Basically, I became tired of the proliferation of messy data loading code in the AuthoritySpoke repository. That repository was the core of my “legal rule automation” project, but it was beginning to look like a cluttered workshop full of odds and ends. Every time a part of AuthoritySpoke started to look neat and coherent, I bundled it up as a separate Python package with separate documentation and moved it to a separate GitHub repository, leaving behind the messier code that didn’t quite fit together or that was hard to use.
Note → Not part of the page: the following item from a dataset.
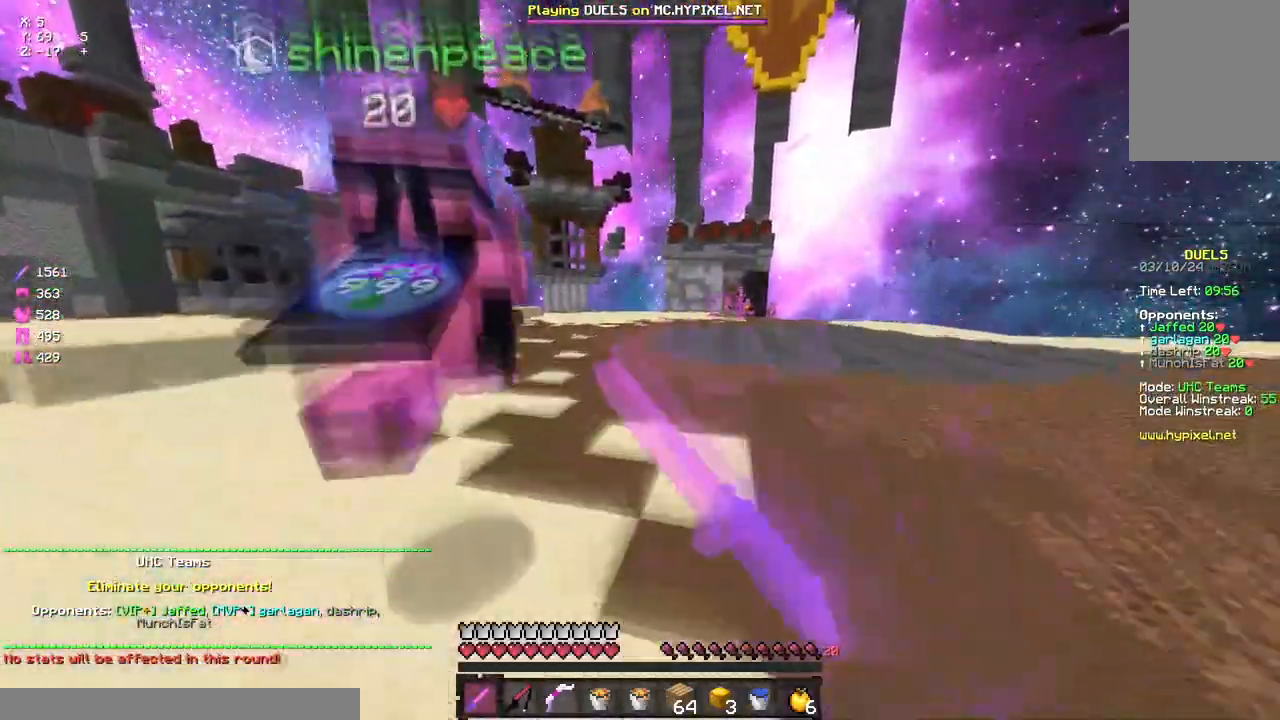
{"keys": ["space", "w"], "mouse": [], "events": [[33, "mouse_left", "up"], [133, "a", "up"]]}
When I created the judicial opinion download library Justopinion, I was able to choose a serializer without the burden of supporting legacy code, and Pydantic felt like the right choice, so I went with it. But then Justopinion became a dependency of AuthoritySpoke, which meant AuthoritySpoke had to import Pydantic to run. That put me on the path to adopting Pydantic for the entire AuthoritySpoke project.
The major design difference between Pydantic and the serializer I previously used, Marshmallow, is that with Pydantic the information needed to serialize objects to JSON is stored on the objects themselves, rather than in separate serializer classes. The result was that I was also able to delete a lot of old code I’d written, including several whole modules, and replace it with Pydantic’s built-in functionality.
My biggest fear about the transition was that because I’d have to make changes to all the Python classes in my project that stored data, the change might introduce bugs that I wouldn’t be able to fix, and the migration to Pydantic would simply fail. But in the end I was able to migrate every feature to Pydantic, while removing both Marshmallow and its associated API documentation library Apispec from the list of dependencies that have to be imported when AuthoritySpoke is installed.
The new version 0.9 of AuthoritySpoke has been mainly about reducing the amount of code and improving its organization, without introducing many new features. But as a result of the Pydantic transition, nearly all AuthoritySpoke classes have newly-added .dict()
and .json()
methods for serializing to generic datatypes, as well as .schema()
and .schema_json()
methods for generating JSON Schema API documentation. These serialization methods are easier to use and understand than the alternatives that existed in the past. Overall, version 0.9 is more consistent, more maintainable, less buggy, and more suitable for larger projects.